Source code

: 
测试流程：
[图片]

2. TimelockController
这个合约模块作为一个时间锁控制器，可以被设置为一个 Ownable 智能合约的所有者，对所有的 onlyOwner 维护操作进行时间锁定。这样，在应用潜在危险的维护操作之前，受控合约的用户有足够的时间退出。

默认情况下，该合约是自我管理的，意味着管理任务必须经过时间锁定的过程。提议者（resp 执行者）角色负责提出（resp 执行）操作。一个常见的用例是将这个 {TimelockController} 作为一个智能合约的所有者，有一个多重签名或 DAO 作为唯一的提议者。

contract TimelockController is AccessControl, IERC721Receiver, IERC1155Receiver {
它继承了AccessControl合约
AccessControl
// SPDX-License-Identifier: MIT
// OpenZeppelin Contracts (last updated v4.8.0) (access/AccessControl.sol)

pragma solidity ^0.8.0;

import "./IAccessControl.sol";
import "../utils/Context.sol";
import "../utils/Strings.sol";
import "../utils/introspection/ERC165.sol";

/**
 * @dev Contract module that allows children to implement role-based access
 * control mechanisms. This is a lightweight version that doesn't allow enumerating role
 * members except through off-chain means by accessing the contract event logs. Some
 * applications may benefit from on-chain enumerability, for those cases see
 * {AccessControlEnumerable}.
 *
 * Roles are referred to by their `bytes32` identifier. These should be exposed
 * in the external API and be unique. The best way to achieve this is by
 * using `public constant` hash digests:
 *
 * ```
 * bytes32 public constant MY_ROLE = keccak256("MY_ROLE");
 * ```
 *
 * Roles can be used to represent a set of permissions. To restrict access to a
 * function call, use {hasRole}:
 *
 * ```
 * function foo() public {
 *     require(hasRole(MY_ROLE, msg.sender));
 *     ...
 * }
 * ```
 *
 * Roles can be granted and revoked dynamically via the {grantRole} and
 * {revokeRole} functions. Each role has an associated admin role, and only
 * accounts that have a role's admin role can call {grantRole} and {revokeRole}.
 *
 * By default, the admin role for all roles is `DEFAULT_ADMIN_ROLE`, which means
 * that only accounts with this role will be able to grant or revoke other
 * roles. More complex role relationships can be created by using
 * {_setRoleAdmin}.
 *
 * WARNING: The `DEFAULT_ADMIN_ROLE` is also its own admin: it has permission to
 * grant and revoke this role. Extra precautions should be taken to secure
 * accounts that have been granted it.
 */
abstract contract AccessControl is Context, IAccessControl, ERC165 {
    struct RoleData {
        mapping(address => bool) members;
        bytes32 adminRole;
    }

▶ EXERCISE OBJECTIVE
In the listing above, find the line containing "taken to secure", then reproduce it and each line after it through the end, exactly and with nothing added.

▶ RESULT BELOW
 * grant and revoke this role. Extra precautions should be taken to secure
 * accounts that have been granted it.
 */
abstract contract AccessControl is Context, IAccessControl, ERC165 {
    struct RoleData {
        mapping(address => bool) members;
        bytes32 adminRole;
    }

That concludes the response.